──────── Excerpted records ────────
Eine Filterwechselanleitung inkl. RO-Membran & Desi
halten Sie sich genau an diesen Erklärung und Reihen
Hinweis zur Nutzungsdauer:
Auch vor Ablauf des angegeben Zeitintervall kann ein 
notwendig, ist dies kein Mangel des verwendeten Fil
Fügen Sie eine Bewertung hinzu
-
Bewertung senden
────────
== What to produce ==
Please write out, exactly as they appear, the lines from the one containing "halten Sie sich" through the last line of the records above, and nothing more.

== Response to this exercise ==
halten Sie sich genau an diesen Erklärung und Reihen
Hinweis zur Nutzungsdauer:
Auch vor Ablauf des angegeben Zeitintervall kann ein 
notwendig, ist dies kein Mangel des verwendeten Fil
Fügen Sie eine Bewertung hinzu
-
Bewertung senden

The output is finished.